Section de texte

┄┄┄┄┄┄

S comme SOULIER Firmin ou le soldat retrouvé

Le 22/11/2022 0

Dans Les Lozériens

Dans l'église Saint-Roch de Lajo, petit village du Nord Lozère, on peut encore lire sur la plaque commémorative des morts de 1914-1918 le nom de Justin Soulier. Déjà, c'est une erreur de prénom, car il s'agit en réalité de Firmin Soulier. La seconde erreur, c'est qu'il n'est pas mort du tout ! Enfin si, mais pas pendant la guerre. Un article paru dans la lettre Histoire et Patrimoine des AD48 retrace son incroyable aventure.

Decoration gravure soldat francais fusil baionnette

Articles dans Histoire et Patrimoine, n°38 et 39 (par Benoit Kwietniak)

Sa famille

Firmin Soulier voit le jour le 3 février 1888 dans le hameau de l'Estival, à Lajo. Il est le premier enfant vivant d'une fratrie qui en comptera dix Ses parents, Alban Marie et Marie-Adélaïde Hugon, étaient cultivateurs. Il est né un an après une petite soeur qui n'a vécu qu'une seule journée. Huit enfants sont nés après lui : 

  • Jean-Baptiste (1890-1914) - (Fiche Matricule)
  • Marie-Joséphine Marguerite, née en 1892
  • Marius Joseph Antoine (1894-1958) - (Fiche Matricule)
  • Jean-Gustave (1895-1976) - (Fiche Matricule)
  • Léonie Nathalie (1897-1978)
  • Maria Augustine (1900-1981)
  • Marcelin Marius (1901-1979)
  • Théophile (1904-1994)

Parmi les garçons, les quatre ainés ont été mobilisés lors de la déclaration de guerre, même les plus jeunes qui avaient à peine 20 ans. Firmin, comme son frère cadet Jean-Baptiste, incorpore le 96ème Régiment d'Infanterie basé à Béziers. 
Le 10 octobre 1914, le 96ème essuie une attaque allemande au moment de la relève des bataillons. Le bilan plutôt laconique inscrit en marge du journal de marche (voir ci-dessous) fait état de 12 tués et 20 blessés. Jean-Baptiste fait partie des blessés. Il décède le 15 octobre suivant à l'hôpital de Toul. Il avait 24 ans et avait le grade de caporal. Son frère Firmin faisait-il partie du même bataillon ? 

Sa fiche matricule
Son arbre Familles de Lozère

La bataille de Beauséjour

Après la bataille de Woevre, le régiment, embarqué à Toul, va prendre part à la bataille de l'Yser entre le 26 octobre et le 15 novembre 1914. Après cette frénétique course à la mer, qui se termine par l'échec sanglant des Allemands, le régiment occupe successivement divers secteurs autour d'Ypres (Dickebusch - Zillebecke - Voormezele) et supporte pendant deux mois d'hiver, sans repos appréciale, les rigueurs d'un secteur "marmité et détrempé".

┄┄┄┄┄┄

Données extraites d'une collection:
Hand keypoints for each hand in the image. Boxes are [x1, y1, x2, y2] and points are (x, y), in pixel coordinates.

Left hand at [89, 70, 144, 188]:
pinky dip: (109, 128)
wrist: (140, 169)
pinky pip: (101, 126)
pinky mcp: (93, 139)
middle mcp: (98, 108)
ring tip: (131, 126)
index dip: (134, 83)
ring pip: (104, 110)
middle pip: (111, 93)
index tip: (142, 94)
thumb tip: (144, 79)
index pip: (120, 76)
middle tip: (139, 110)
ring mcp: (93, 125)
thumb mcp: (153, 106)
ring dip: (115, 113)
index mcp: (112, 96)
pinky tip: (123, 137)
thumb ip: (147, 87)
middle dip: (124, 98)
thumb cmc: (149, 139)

┄┄┄┄┄┄

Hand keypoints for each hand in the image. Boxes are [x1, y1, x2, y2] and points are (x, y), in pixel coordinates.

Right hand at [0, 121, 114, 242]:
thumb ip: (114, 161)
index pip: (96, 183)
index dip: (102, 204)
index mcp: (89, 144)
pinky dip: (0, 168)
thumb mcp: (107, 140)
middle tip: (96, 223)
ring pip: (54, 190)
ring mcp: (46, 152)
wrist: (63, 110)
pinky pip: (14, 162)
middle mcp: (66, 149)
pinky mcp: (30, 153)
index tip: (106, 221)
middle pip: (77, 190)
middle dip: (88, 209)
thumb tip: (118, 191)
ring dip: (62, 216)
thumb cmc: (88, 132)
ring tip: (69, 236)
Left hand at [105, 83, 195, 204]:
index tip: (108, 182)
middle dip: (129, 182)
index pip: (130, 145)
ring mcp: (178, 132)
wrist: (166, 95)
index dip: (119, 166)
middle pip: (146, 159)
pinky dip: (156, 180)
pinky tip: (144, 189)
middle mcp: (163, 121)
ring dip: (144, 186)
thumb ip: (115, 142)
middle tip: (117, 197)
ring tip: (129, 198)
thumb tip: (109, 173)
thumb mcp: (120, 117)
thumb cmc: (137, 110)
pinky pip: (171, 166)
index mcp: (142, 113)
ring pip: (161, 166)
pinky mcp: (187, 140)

┄┄┄┄┄┄

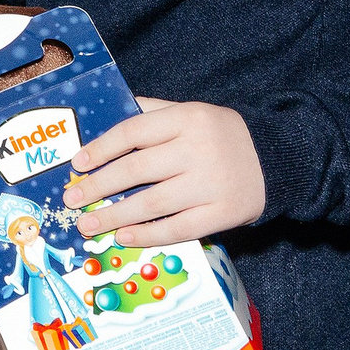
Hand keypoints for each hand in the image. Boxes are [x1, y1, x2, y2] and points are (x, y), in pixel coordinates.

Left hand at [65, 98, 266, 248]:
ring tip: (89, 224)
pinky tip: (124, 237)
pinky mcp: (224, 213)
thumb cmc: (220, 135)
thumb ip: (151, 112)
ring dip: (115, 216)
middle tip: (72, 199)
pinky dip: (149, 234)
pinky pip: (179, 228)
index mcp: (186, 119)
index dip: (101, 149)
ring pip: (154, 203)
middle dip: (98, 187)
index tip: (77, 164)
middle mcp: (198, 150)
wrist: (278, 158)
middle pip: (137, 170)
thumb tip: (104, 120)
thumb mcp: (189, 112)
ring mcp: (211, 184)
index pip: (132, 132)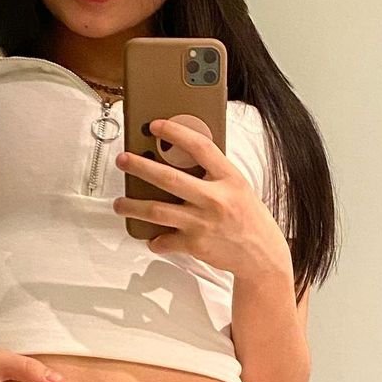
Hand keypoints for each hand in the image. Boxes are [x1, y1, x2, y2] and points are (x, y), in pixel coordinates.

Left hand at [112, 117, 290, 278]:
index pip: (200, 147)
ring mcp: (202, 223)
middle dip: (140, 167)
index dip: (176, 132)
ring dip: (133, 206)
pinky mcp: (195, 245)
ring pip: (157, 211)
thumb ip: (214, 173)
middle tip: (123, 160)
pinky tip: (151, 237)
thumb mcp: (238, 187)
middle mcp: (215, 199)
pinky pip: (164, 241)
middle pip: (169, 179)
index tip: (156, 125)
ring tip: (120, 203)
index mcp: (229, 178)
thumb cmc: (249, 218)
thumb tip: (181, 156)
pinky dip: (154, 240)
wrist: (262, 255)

┄┄┄┄┄┄

Problèmes à résoudre
[1] D'après le texte sur Firmin Soulier, pourquoi le nom inscrit sur la plaque commémorative de l'église Saint-Roch de Lajo est-il doublement erroné ?
[2] Pouvez-vous poursuivre le texte sur Firmin Soulier à partir de sa dernière phrase, celle qui évoque un secteur « marmité et détrempé » ?

Résultats attendus
[1] La plaque porte le prénom Justin alors qu'il s'agit en réalité de Firmin Soulier. Elle le range aussi parmi les morts de 1914-1918, alors qu'il n'est pas mort pendant la guerre.

[2]
Le moral de notre Firmin doit être au plus bas ; la perte de son frère, les conditions de survie effroyable, et certainement peu de nouvelles de ses autres frères et de sa famille.

Le 1er février 1915, la division, relevée par des troupes anglaises, quitte la Belgique. Ils sont acheminés par étapes vers la Champagne, et entrent, le 4 mars, dans le secteur de Beauséjour.

L'attaque de la "Butte du Mesnil" est confiée à la 61e brigade (Colonel Vernet) et c'est là un des plus "gros morceaux" de l'organisation ennemie. Les 6 et 7 mars, les unités du Régiment attaquent avec acharnement les tranchées allemandes, mais il semble que leurs efforts manquent de coordination et que la liaison avec l'artillerie soit imparfaite. L'ennemi, qui n'a pas été surpris, oppose à ces assauts ses plus vaillantes troupes. Historique du 96 Régiment d'Infanterie (Anonyme)

C'est au cours de cette journée du 7 mars que Firmin est déclaré disparu, comme l'indique la mention dans l'extrait de sa fiche matricule ci-dessus.

La suite de l'histoire, vous pouvez la lire dans les deux articles de "Histoire et Patrimoine". Comme le dit très bien l'auteur en conclusion : "Ce cas exceptionnel est pourtant révélateur du traumatisme subi par les Poilus, le désespoir extrême poussant certains à quitter le chap de bataille, au péril de leur vie. Comme les millions de morts et de disparus, les déserteurs sont aussi des victimes d'une guerre jusqu'alors d'une ampleur inconnue" ...

Que risquait-il ?

Un dossier très intéressant sur les déserteurs de la Grande Guerre est disponible sur Retronews (Hélas, accès abonnés uniquement !)
Au moment de l'entrée en guerre, le Code de justice militaire prévoit la peine capitale pour un certains nombre de délits, notamment pour la désertion. "Est puni de mort, avec dégradation militaire, tout militaire coupable de désertion à l'ennemi".

Même si la désertion a été marginale pendant le conflit, elle était largement dramatisée par les journaux de l'époque qui se montraient extrêmement durs envers les "lâches" et les "insoumis". En 1918, une loi est même votée pour renforcer les sanctions contre les déserteurs et permettre leur condamnation par contumace. Il faudra attendre le 29 avril 1921 pour qu'une loi instaure l'amnistie.